> To-do item
Find the lines below that contain the string "Streets", count them, and give only the number.
______
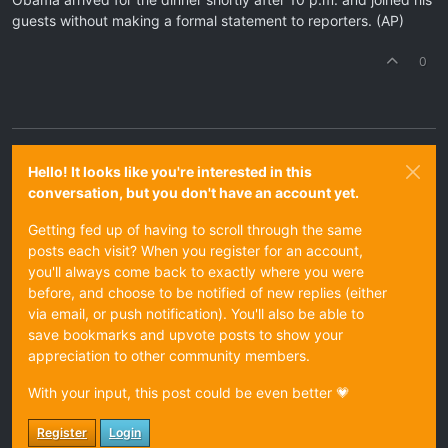
guests without making a formal statement to reporters. (AP)
0
Hello! It looks like you're interested in this
conversation, but you don't have an account yet.
Getting fed up of having to scroll through the same
posts each visit? When you register for an account,
you'll always come back to exactly where you were
before, and choose to be notified of new replies (either
via email, or push notification). You'll also be able to
save bookmarks and upvote posts to show your
appreciation to other community members.
With your input, this post could be even better 💗
Register
Login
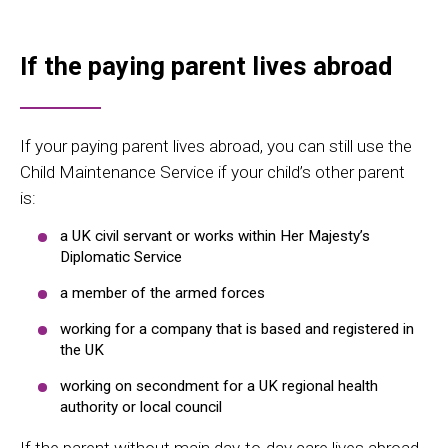
If the paying parent lives abroad
If your paying parent lives abroad, you can still use the
Child Maintenance Service if your child’s other parent
is:
a UK civil servant or works within Her Majesty’s
Diplomatic Service
a member of the armed forces
working for a company that is based and registered in
the UK
working on secondment for a UK regional health
authority or local council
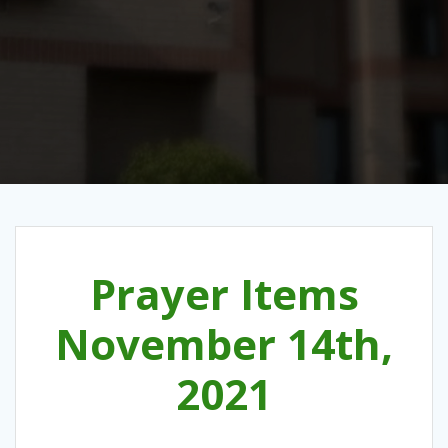
Prayer Items
November 14th,
2021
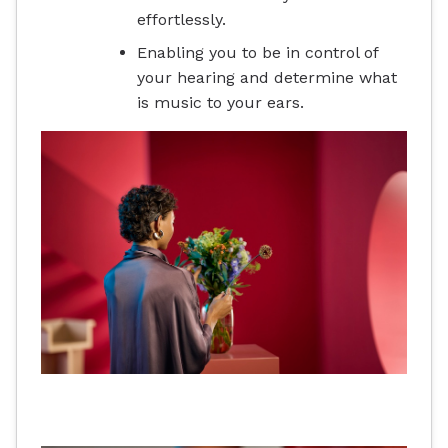
effortlessly.
Enabling you to be in control of
your hearing and determine what
is music to your ears.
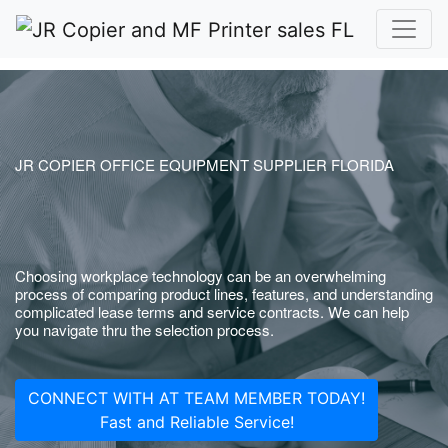
JR COPIER OFFICE EQUIPMENT SUPPLIER FLORIDA
Choosing workplace technology can be an overwhelming
process of comparing product lines, features, and understanding
complicated lease terms and service contracts. We can help
you navigate thru the selection process.
CONNECT WITH AT TEAM MEMBER TODAY!
Fast and Reliable Service!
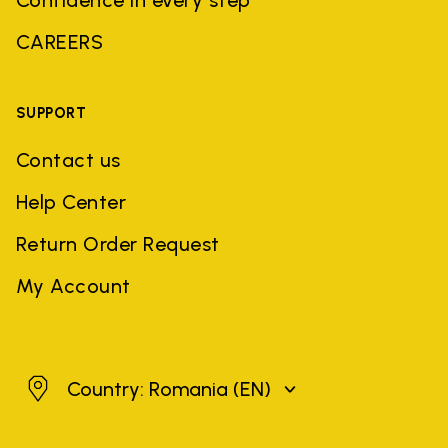
CAREERS
SUPPORT
Contact us
Help Center
Return Order Request
My Account
Romania
Country: Romania
(EN)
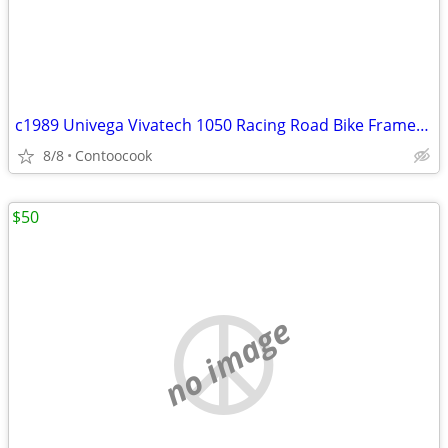
c1989 Univega Vivatech 1050 Racing Road Bike Frameset 52cm
8/8
Contoocook
$50
no image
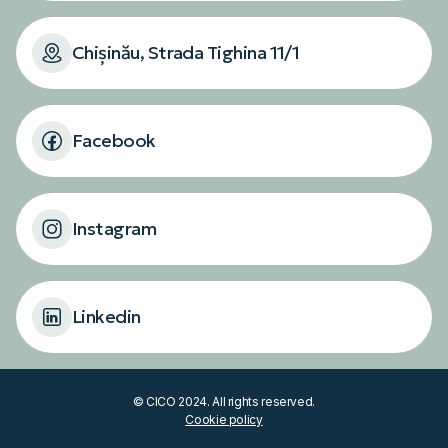
Chișinău, Strada Tighina 11/1
Facebook
Instagram
Linkedin
© CICO 2024. All rights reserved.
Cookie policy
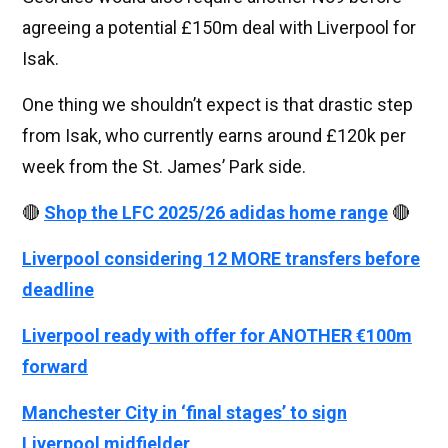
agreeing a potential £150m deal with Liverpool for
Isak.
One thing we shouldn’t expect is that drastic step
from Isak, who currently earns around £120k per
week from the St. James’ Park side.
🔴
Shop the LFC 2025/26 adidas home range
🔴
Liverpool considering 12 MORE transfers before
deadline
Liverpool ready with offer for ANOTHER €100m
forward
Manchester City in ‘final stages’ to sign
Liverpool midfielder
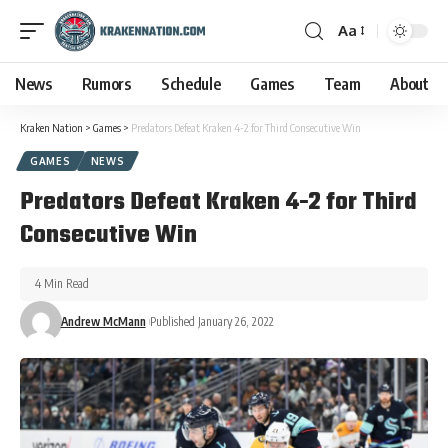
Aa
News
Rumors
Schedule
Games
Team
About
Kraken Nation
>
Games
>
Predators Defeat Kraken 4-2 for Third Consecutive Win
GAMES
NEWS
Predators Defeat Kraken 4-2 for Third
Consecutive Win
4 Min Read
Andrew McMann
Published January 26, 2022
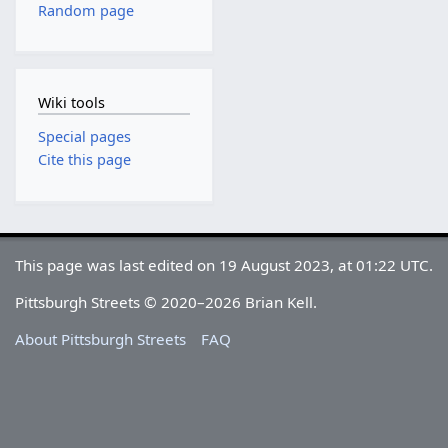
Random page
Wiki tools
Special pages
Cite this page
This page was last edited on 19 August 2023, at 01:22 UTC.
Pittsburgh Streets © 2020–2026 Brian Kell.
About Pittsburgh Streets
FAQ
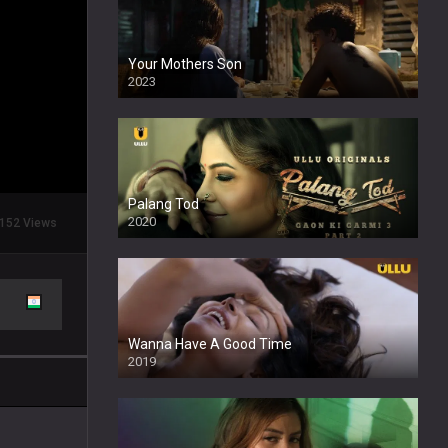
Your Mothers Son
2023
Full HDSD
Palang Tod
2020
152 Views
Wanna Have A Good Time
2019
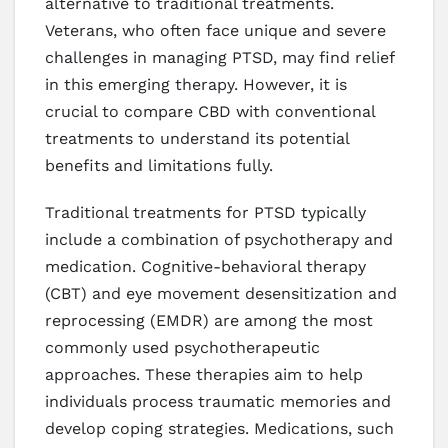
alternative to traditional treatments.
Veterans, who often face unique and severe
challenges in managing PTSD, may find relief
in this emerging therapy. However, it is
crucial to compare CBD with conventional
treatments to understand its potential
benefits and limitations fully.
Traditional treatments for PTSD typically
include a combination of psychotherapy and
medication. Cognitive-behavioral therapy
(CBT) and eye movement desensitization and
reprocessing (EMDR) are among the most
commonly used psychotherapeutic
approaches. These therapies aim to help
individuals process traumatic memories and
develop coping strategies. Medications, such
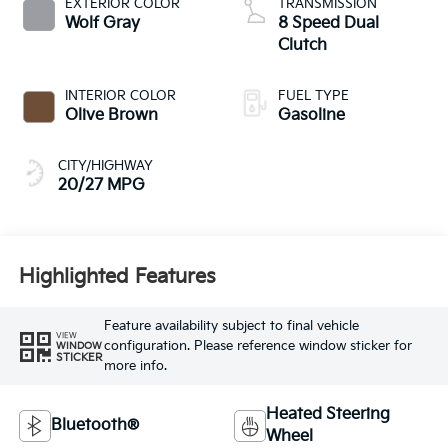
EXTERIOR COLOR
TRANSMISSION
Wolf Gray
8 Speed Dual
Clutch
INTERIOR COLOR
FUEL TYPE
Olive Brown
Gasoline
CITY/HIGHWAY
20/27 MPG
Highlighted Features
Feature availability subject to final vehicle
VIEW
configuration. Please reference window sticker for
WINDOW
STICKER
more info.
Heated Steering
Bluetooth®
Wheel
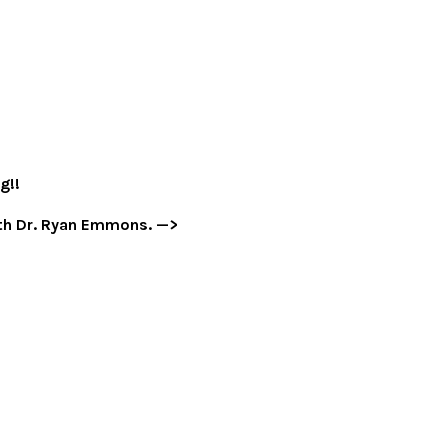
g!!
with Dr. Ryan Emmons. —>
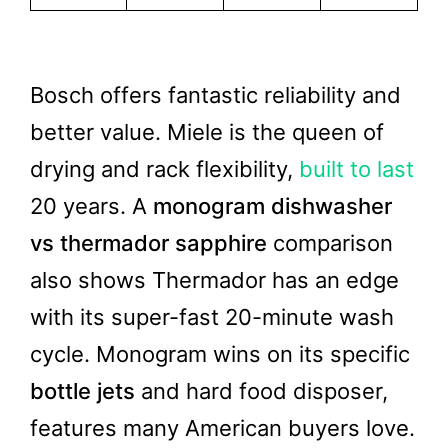
Bosch offers fantastic reliability and
better value. Miele is the queen of
drying and rack flexibility,
built to last
20 years. A
monogram dishwasher
vs thermador sapphire
comparison
also shows Thermador has an edge
with its super-fast 20-minute wash
cycle. Monogram wins on its specific
bottle jets
and hard food disposer,
features many American buyers love.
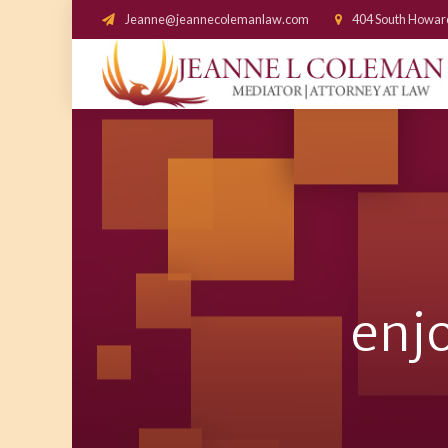
Jeanne@jeannecolemanlaw.com
404 South Howar
enjo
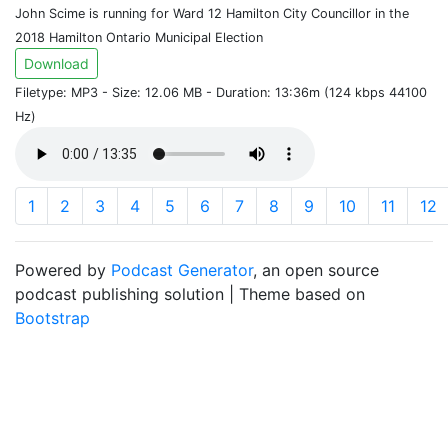
John Scime is running for Ward 12 Hamilton City Councillor in the
2018 Hamilton Ontario Municipal Election
Download
Filetype: MP3 - Size: 12.06 MB - Duration: 13:36m (124 kbps 44100
Hz)
1
2
3
4
5
6
7
8
9
10
11
12
Powered by
Podcast Generator
, an open source
podcast publishing solution | Theme based on
Bootstrap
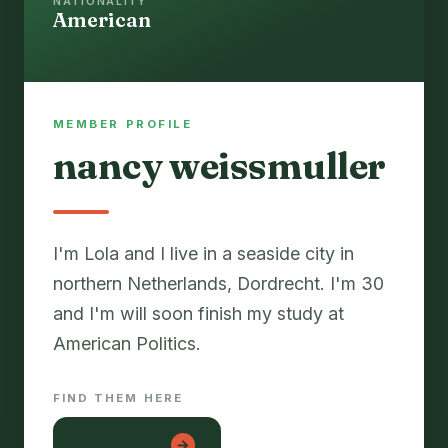
NATIONALITY
American
MEMBER PROFILE
nancy weissmuller
I'm Lola and I live in a seaside city in
northern Netherlands, Dordrecht. I'm 30
and I'm will soon finish my study at
FIND THEM HERE
lon con gai
→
______
> Task answer
2